01 January 2011

The 3 Stages of a Balloon's Life

When it comes to having a big sale at the pawn shop where I work, you may not be able to predict what the exact sales will be, you may not be able to find what you want, you never know what kind of mood I will be in (although, chances are I will be in a foul mood and trying not to scowl at the droves and droves of customers who just won't go away), but one thing is for certain--there will be balloons.

We had balloons for the sidewalk sale, we had balloons for the One Day Sale, and we had balloons for Black Friday. We also usually leave the balloons displayed about the store for several days after our sales. I mean, why not? The helium is still good. But one thing I am certain most people do not realize is that we reuse our balloons.

The balloons themselves are the shiny, more expensive kind, and being the frugal business woman she is, the head manager of the store refills these balloons for $3 a piece instead of buying new ones for $5 each whenever we have a sale. But, in order to do this, we have to keep the balloons. It would seem like it would make sense to untie the ribbons that keep the helium trapped inside, carefully fold the balloons up, and then store them somewhere until they are needed, but we don't do that. Instead, we lead the balloons through the backroom into the bathroom and leave them there until they fulfill their balloony purpose.

This has given me a great deal of exposure to balloons, and my observations have led me to conclude that there are three stages in a balloon's life.

Stage 1 : Carefree Youth

This stage lasts for about a week. When stored in the bathroom, they are magnetized to the ceiling. The light bulbs filter through them and the bathroom is tinted with shades of green and purple. They are playful and carefree like all youthful balloons are, and they warm my heart because whenever I venture through the multitude of balloons strings that hang down from the ceiling, I can't help but imagine I am Tarzan swinging through the jungle.

Stage 2 : Delightfully Creepy Middle Agedness

This stage lasts for about two weeks and signals when they balloons begin to grow tired. Analogous to losing their minds, they being to lose their helium. Most of the balloons stay in the bathroom and just mill about lethargically amongst themselves, hovering about at chest height, but they may be sometimes found doing strange things. There was one green balloon that seemed like it was taunting me. I went to go to the bathroom and it was hovering in the center of the doorway as if to block my entrance. Later that day, I turned around and it was floating not three feet behind me as if it had been waiting for me to notice it. I kept returning that odd balloon to the bathroom, but it kept aimlessly venturing throughout the back area of the store, almost as if it had dementia.

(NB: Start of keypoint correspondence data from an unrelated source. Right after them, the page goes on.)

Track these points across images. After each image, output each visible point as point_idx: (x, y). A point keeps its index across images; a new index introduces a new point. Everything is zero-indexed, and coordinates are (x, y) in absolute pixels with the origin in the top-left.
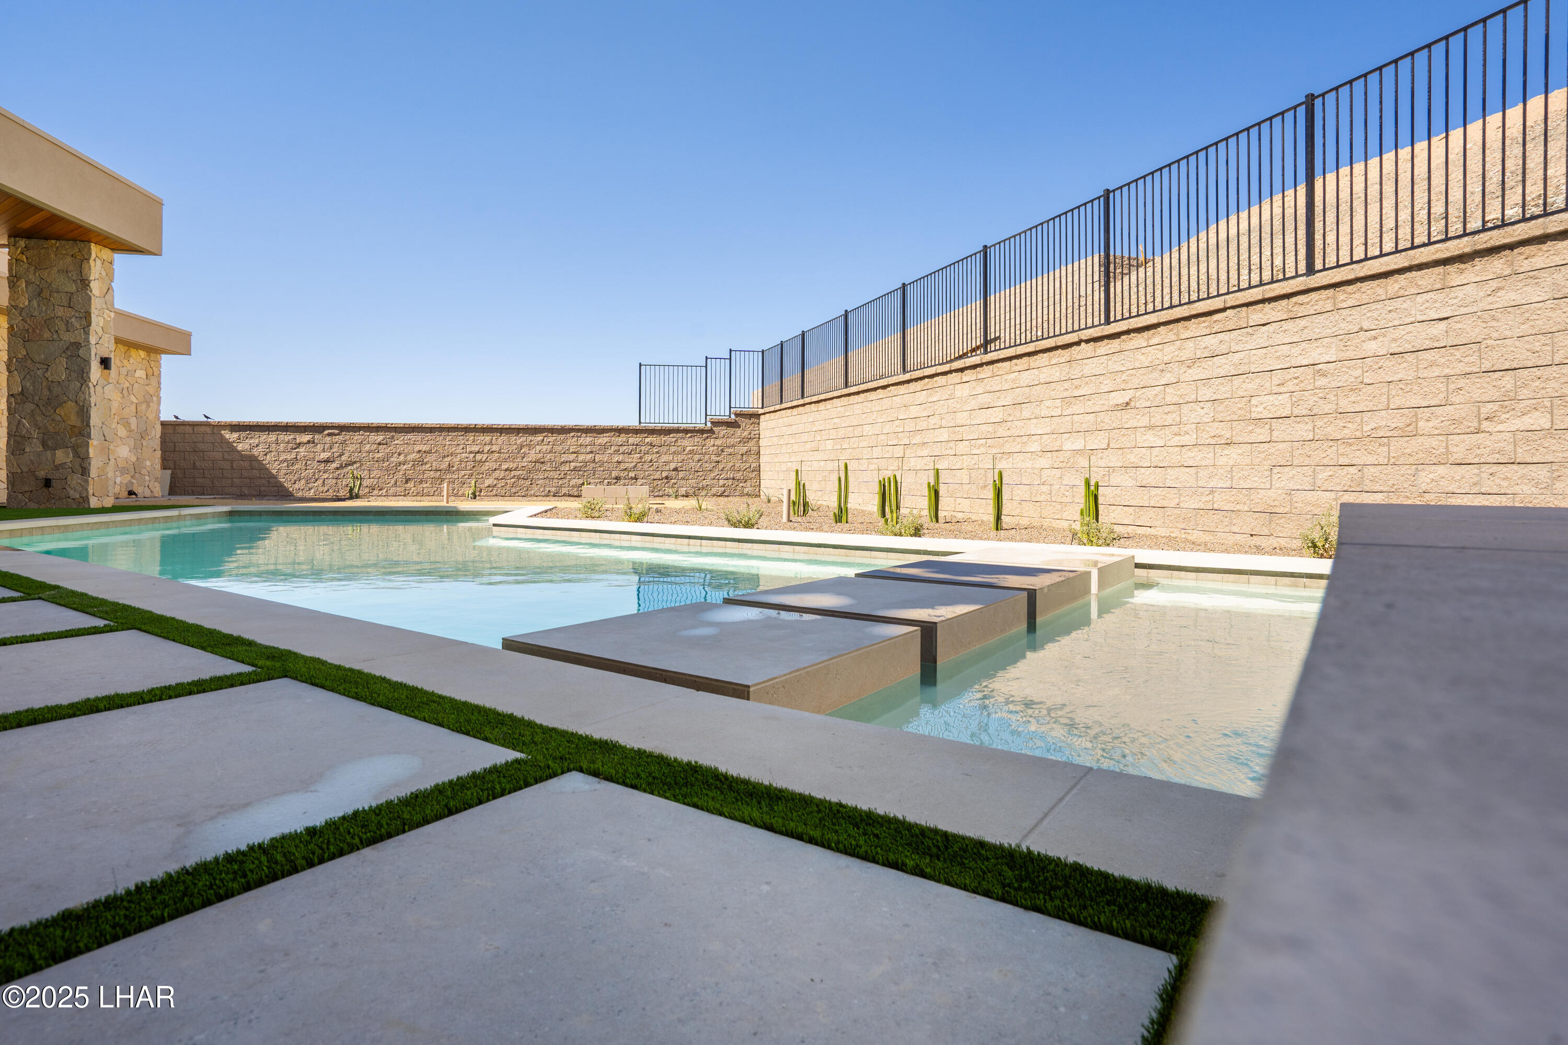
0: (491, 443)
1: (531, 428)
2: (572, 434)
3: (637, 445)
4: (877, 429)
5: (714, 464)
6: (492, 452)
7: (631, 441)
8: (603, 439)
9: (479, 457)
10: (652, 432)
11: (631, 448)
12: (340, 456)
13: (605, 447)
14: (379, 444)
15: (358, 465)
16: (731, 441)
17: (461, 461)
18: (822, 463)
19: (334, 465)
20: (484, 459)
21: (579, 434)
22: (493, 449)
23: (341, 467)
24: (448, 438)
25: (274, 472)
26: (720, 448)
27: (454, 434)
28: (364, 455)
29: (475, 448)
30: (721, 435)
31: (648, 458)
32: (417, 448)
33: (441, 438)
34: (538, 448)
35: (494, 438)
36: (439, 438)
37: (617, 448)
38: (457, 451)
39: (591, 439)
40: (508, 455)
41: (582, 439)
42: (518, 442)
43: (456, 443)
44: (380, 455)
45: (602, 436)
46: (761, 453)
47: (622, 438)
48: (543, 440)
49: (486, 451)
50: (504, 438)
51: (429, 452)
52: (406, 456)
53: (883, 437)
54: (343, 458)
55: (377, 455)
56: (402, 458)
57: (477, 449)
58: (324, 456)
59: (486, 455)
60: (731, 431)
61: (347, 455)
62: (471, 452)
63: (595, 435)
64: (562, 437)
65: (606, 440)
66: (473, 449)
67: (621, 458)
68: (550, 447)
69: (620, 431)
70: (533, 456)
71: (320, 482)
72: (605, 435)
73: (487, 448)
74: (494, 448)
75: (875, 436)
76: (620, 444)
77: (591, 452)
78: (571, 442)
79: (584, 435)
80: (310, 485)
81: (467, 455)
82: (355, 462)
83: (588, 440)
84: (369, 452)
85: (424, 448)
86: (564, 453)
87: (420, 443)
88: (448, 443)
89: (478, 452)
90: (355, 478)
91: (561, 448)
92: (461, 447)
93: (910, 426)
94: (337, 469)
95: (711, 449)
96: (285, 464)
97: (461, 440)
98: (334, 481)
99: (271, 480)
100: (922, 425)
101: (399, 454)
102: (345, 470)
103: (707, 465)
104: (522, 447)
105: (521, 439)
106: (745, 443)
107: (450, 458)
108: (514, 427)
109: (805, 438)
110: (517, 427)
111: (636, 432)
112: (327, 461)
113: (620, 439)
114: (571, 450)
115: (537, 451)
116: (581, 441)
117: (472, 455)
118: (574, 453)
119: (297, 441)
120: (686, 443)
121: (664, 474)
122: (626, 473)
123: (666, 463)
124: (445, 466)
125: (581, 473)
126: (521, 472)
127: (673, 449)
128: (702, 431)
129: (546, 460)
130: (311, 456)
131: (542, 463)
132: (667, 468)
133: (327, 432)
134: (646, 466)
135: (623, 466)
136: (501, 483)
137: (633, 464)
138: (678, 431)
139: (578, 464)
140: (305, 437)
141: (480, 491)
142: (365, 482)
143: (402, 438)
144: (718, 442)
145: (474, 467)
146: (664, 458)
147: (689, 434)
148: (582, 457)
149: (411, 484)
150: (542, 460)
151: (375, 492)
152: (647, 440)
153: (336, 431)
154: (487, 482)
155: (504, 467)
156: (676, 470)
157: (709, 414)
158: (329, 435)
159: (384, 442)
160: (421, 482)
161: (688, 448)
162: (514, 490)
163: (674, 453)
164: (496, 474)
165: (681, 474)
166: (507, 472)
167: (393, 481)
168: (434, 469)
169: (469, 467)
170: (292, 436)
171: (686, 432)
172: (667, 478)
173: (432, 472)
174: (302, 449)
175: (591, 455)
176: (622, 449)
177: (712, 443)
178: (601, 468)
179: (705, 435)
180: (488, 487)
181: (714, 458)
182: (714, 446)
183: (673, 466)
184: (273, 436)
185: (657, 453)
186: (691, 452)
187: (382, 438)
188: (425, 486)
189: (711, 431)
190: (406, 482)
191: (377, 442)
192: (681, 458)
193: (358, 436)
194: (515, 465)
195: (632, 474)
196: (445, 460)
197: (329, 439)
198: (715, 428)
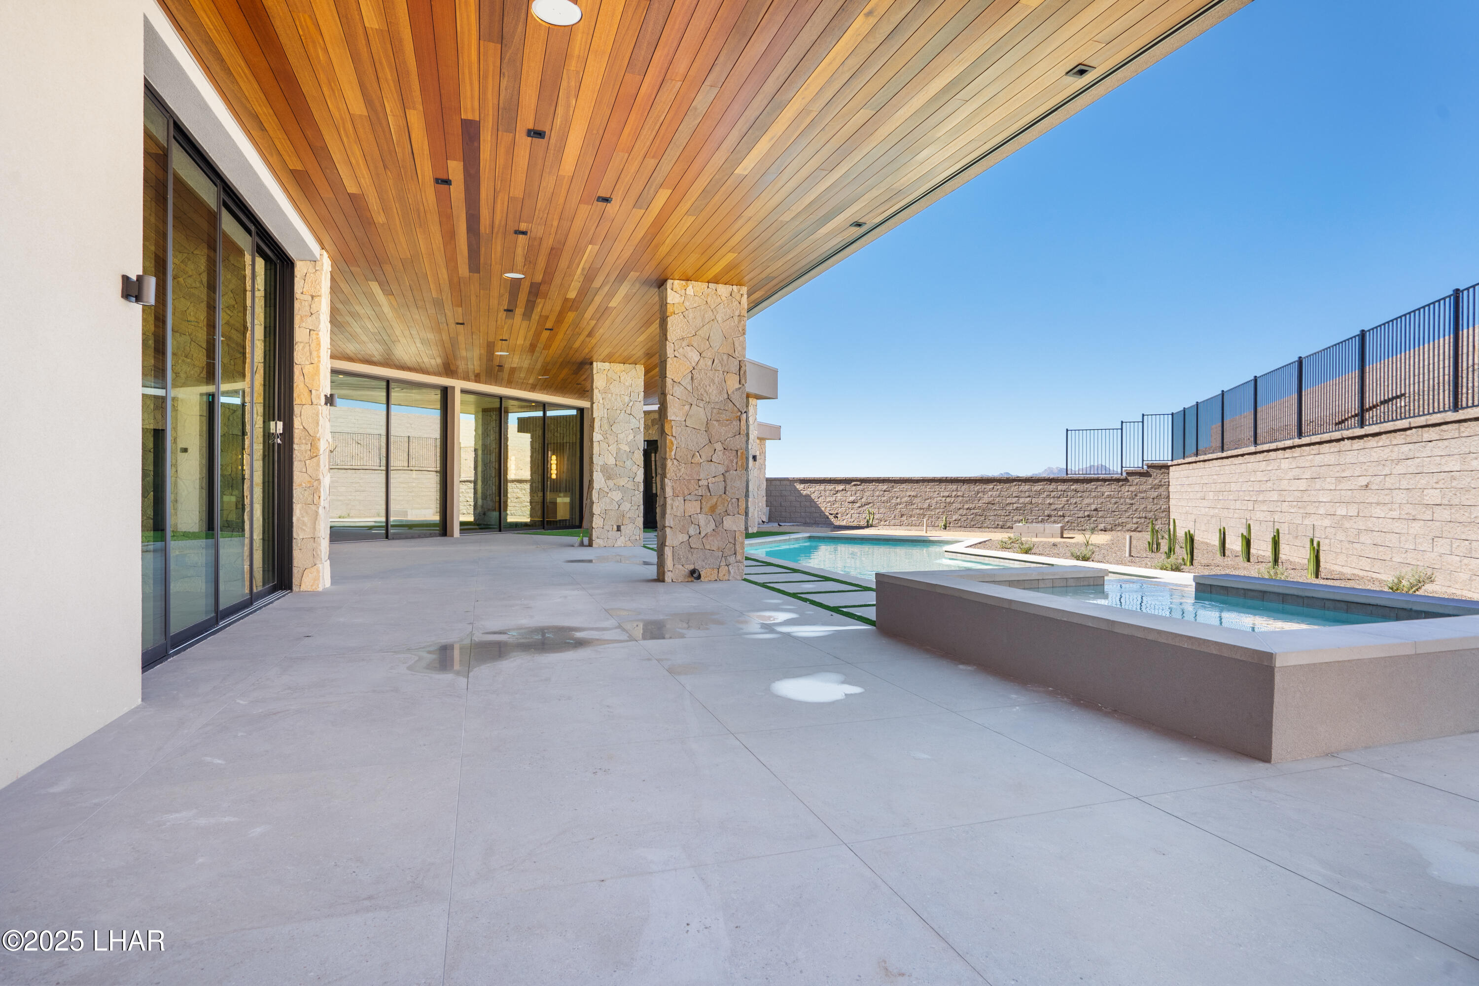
0: (957, 490)
1: (985, 480)
2: (1014, 483)
3: (1064, 491)
5: (1129, 506)
6: (958, 496)
7: (1060, 488)
8: (1038, 487)
9: (948, 500)
10: (1077, 481)
11: (1060, 493)
12: (861, 499)
13: (1039, 493)
14: (885, 491)
15: (872, 505)
16: (1144, 487)
17: (936, 502)
18: (1207, 510)
19: (858, 505)
20: (952, 501)
21: (1020, 483)
23: (862, 506)
24: (928, 487)
25: (823, 509)
26: (1134, 493)
27: (932, 484)
28: (876, 498)
29: (947, 494)
30: (1135, 483)
31: (1073, 501)
32: (908, 494)
33: (924, 487)
34: (990, 493)
35: (959, 487)
36: (922, 487)
37: (1049, 493)
38: (934, 496)
39: (1029, 487)
40: (968, 498)
41: (1022, 487)
42: (976, 489)
43: (933, 490)
44: (885, 498)
45: (1037, 484)
46: (1171, 497)
47: (1053, 486)
48: (993, 488)
49: (953, 495)
50: (966, 486)
51: (916, 496)
52: (901, 499)
54: (863, 500)
55: (883, 499)
56: (899, 500)
57: (947, 495)
58: (852, 499)
59: (953, 499)
60: (1143, 479)
61: (865, 498)
62: (943, 497)
63: (1032, 484)
64: (1007, 485)
65: (1040, 487)
66: (945, 494)
67: (1052, 501)
68: (998, 493)
69: (1051, 480)
70: (986, 499)
71: (849, 516)
72: (1039, 483)
73: (954, 493)
74: (959, 493)
76: (1051, 490)
77: (1029, 496)
78: (1014, 489)
79: (1024, 484)
80: (844, 518)
81: (941, 498)
82: (870, 503)
83: (1027, 487)
84: (878, 496)
85: (913, 494)
86: (1009, 497)
87: (909, 490)
88: (928, 490)
89: (948, 496)
90: (870, 513)
91: (1006, 493)
92: (937, 492)
94: (859, 507)
95: (1126, 494)
96: (830, 504)
97: (937, 488)
98: (858, 515)
99: (822, 514)
101: (897, 498)
102: (864, 508)
103: (1123, 506)
104: (978, 493)
105: (978, 487)
106: (1156, 489)
107: (929, 500)
108: (972, 478)
109: (1197, 488)
110: (975, 478)
111: (1064, 481)
112: (853, 502)
113: (1051, 486)
114: (1014, 495)
115: (989, 496)
116: (1021, 488)
117: (944, 499)
118: (1016, 497)
119: (837, 490)
120: (1104, 489)
121: (1086, 513)
122: (1056, 512)
123: (1089, 505)
124: (926, 506)
125: (1021, 511)
126: (978, 511)
127: (1093, 494)
128: (1118, 480)
129: (995, 502)
130: (844, 498)
131: (993, 504)
132: (1089, 509)
133: (853, 483)
134: (1071, 507)
135: (1053, 507)
136: (964, 518)
137: (1061, 506)
138: (1097, 480)
139: (1019, 505)
140: (841, 487)
141: (950, 524)
142: (876, 517)
143: (898, 488)
144: (1132, 489)
145: (945, 507)
146: (1086, 501)
147: (1107, 483)
148: (1021, 500)
149: (904, 518)
150: (993, 502)
151: (882, 523)
152: (1073, 487)
153: (859, 483)
154: (954, 518)
155: (966, 506)
156: (1096, 510)
157: (1124, 466)
158: (855, 485)
159: (888, 490)
160: (911, 516)
161: (1106, 494)
162: (973, 523)
163: (1095, 497)
164: (961, 512)
165: (1100, 514)
166: (968, 511)
167: (893, 516)
168: (919, 507)
169: (942, 507)
170: (833, 487)
171: (1104, 480)
172: (1088, 516)
173: (918, 510)
174: (839, 495)
175: (1028, 499)
176: (1053, 494)
177: (1127, 489)
178: (1037, 509)
179: (1121, 483)
180: (955, 520)
181: (1128, 501)
182: (1128, 491)
183: (1093, 507)
184: (822, 487)
185: (1081, 497)
186: (1109, 496)
187: (886, 487)
188: (913, 519)
189: (1126, 480)
190: (901, 517)
191: (883, 490)
192: (1100, 501)
193: (871, 486)
194: (974, 506)
195: (1060, 513)
196: (927, 501)
197: (854, 488)
198: (1129, 478)
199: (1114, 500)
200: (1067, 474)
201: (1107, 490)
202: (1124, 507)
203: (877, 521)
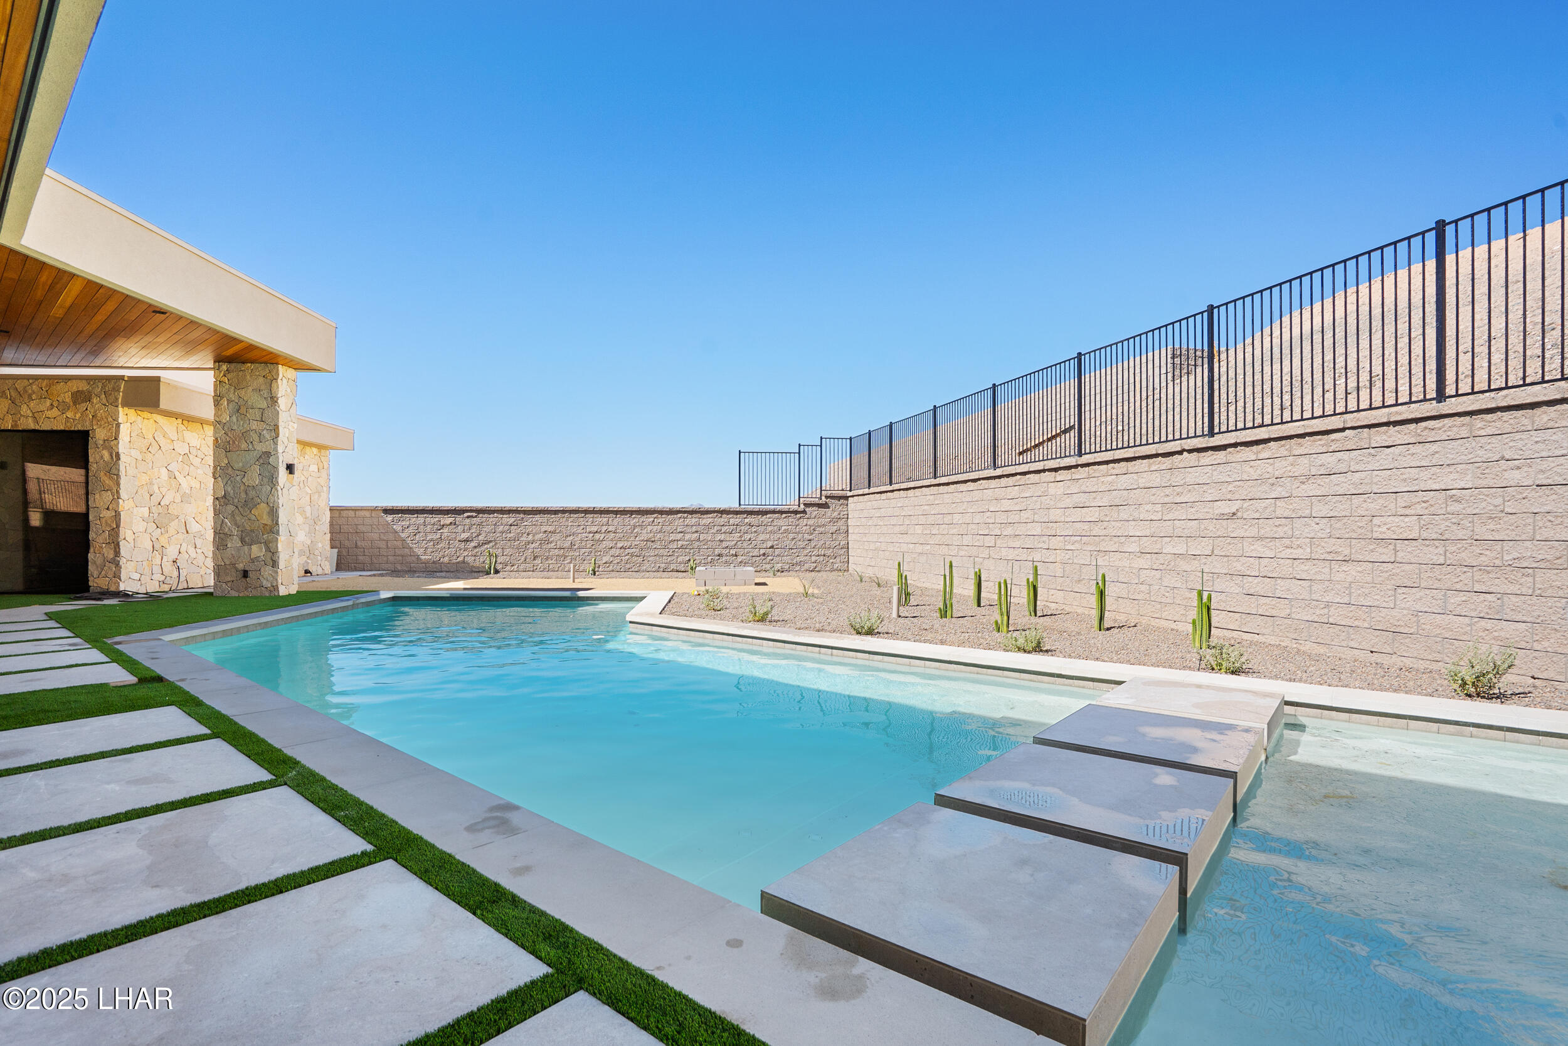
0: (608, 524)
1: (642, 510)
2: (679, 515)
3: (737, 525)
4: (967, 518)
5: (807, 542)
6: (609, 532)
7: (732, 521)
8: (707, 520)
9: (597, 536)
10: (751, 513)
11: (732, 527)
12: (478, 536)
13: (707, 527)
14: (511, 525)
15: (491, 544)
16: (822, 521)
17: (581, 540)
19: (473, 544)
20: (601, 538)
21: (685, 515)
22: (609, 530)
23: (479, 546)
24: (570, 520)
25: (421, 550)
26: (812, 527)
27: (575, 516)
28: (498, 535)
29: (595, 529)
30: (813, 516)
31: (747, 536)
32: (544, 529)
33: (564, 519)
34: (649, 528)
35: (610, 519)
36: (562, 519)
37: (719, 528)
38: (578, 531)
39: (697, 520)
40: (622, 535)
41: (688, 520)
42: (632, 523)
43: (577, 524)
44: (512, 534)
45: (705, 517)
46: (850, 532)
47: (724, 519)
48: (653, 521)
49: (603, 531)
50: (619, 519)
51: (553, 532)
52: (534, 536)
53: (974, 526)
54: (481, 538)
55: (509, 535)
56: (530, 537)
57: (596, 530)
58: (464, 536)
59: (603, 535)
60: (822, 511)
61: (484, 535)
62: (590, 533)
63: (699, 516)
64: (670, 518)
65: (709, 520)
66: (592, 529)
67: (722, 537)
68: (660, 527)
69: (722, 512)
70: (644, 536)
71: (461, 559)
72: (708, 516)
73: (604, 528)
74: (612, 528)
75: (966, 525)
76: (722, 524)
77: (697, 532)
78: (678, 522)
79: (690, 516)
80: (453, 562)
81: (586, 535)
82: (491, 541)
83: (694, 520)
84: (502, 532)
85: (550, 529)
86: (673, 532)
87: (545, 524)
88: (570, 524)
89: (596, 532)
90: (490, 555)
91: (669, 528)
92: (582, 527)
93: (1002, 518)
94: (475, 547)
95: (804, 528)
96: (430, 542)
97: (581, 521)
98: (473, 558)
100: (1013, 518)
101: (528, 534)
102: (482, 548)
104: (635, 527)
105: (634, 520)
106: (834, 523)
107: (572, 538)
108: (628, 509)
109: (894, 521)
111: (737, 513)
112: (466, 541)
113: (722, 520)
114: (678, 530)
115: (649, 531)
116: (687, 521)
117: (591, 535)
118: (682, 532)
119: (442, 523)
120: (781, 522)
121: (762, 552)
122: (728, 551)
123: (763, 541)
124: (567, 544)
125: (687, 550)
126: (634, 550)
127: (769, 529)
128: (796, 512)
129: (656, 539)
130: (454, 535)
131: (653, 541)
132: (765, 546)
133: (466, 515)
134: (745, 544)
135: (724, 544)
136: (617, 560)
137: (734, 543)
138: (774, 512)
139: (685, 543)
140: (448, 520)
141: (599, 567)
142: (499, 560)
143: (530, 520)
144: (811, 522)
145: (592, 545)
146: (762, 537)
147: (784, 515)
148: (687, 537)
149: (538, 561)
150: (653, 539)
151: (508, 568)
152: (746, 520)
153: (474, 514)
154: (605, 559)
155: (620, 545)
156: (772, 547)
157: (801, 496)
158: (468, 517)
159: (515, 523)
160: (547, 559)
161: (783, 528)
162: (628, 566)
163: (771, 532)
164: (612, 552)
165: (777, 552)
166: (622, 550)
167: (523, 559)
168: (558, 547)
169: (588, 546)
170: (437, 519)
171: (782, 512)
172: (764, 554)
173: (557, 550)
174: (445, 530)
175: (696, 535)
176: (724, 529)
177: (805, 523)
178: (706, 547)
179: (798, 516)
180: (606, 563)
181: (807, 537)
182: (806, 525)
183: (769, 544)
184: (421, 519)
185: (755, 532)
186: (786, 531)
187: (513, 520)
188: (551, 562)
189: (804, 512)
190: (534, 559)
191: (509, 523)
192: (776, 536)
193: (493, 518)
194: (629, 544)
195: (733, 552)
196: (568, 539)
197: (468, 521)
198: (807, 510)
199: (791, 536)
200: (740, 505)
201: (783, 522)
202: (802, 544)
203: (501, 566)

Stage 3 : Euthanasia-Justifying Decrepidness

This is the part when balloons should just be put out of their misery. The longer the balloons are left in the bathroom, the more pathetic they look. Their original vitality and cheerfulness is but a hazy memory as they are blown across the floor like dust bunnies. They are on their deathbeds, begging for us to release the last of their helium so they can finally find rest. This past week, I noticed that they had all been shoved into a corner of the bathroom and had stayed there. It was a nice change of pace as they weren't constantly underfoot, but then I noticed that they were huddling around a plunger that I knew had been recently put to use. Their ribbon strings were tangled around the handle and plastic plunger, and I didn't even want to imagine the microscopic horrors they had come in contact with.

I never recognized how diverse the life of a balloon is. But, all in all, even though they are fun to have around, no civilized human being should let them become so old that they lose the majority of their helium and become best friends with the plunger. It's a horrible way to end a life, and I really don't like the idea of reusing balloons that have fecal germs all over them.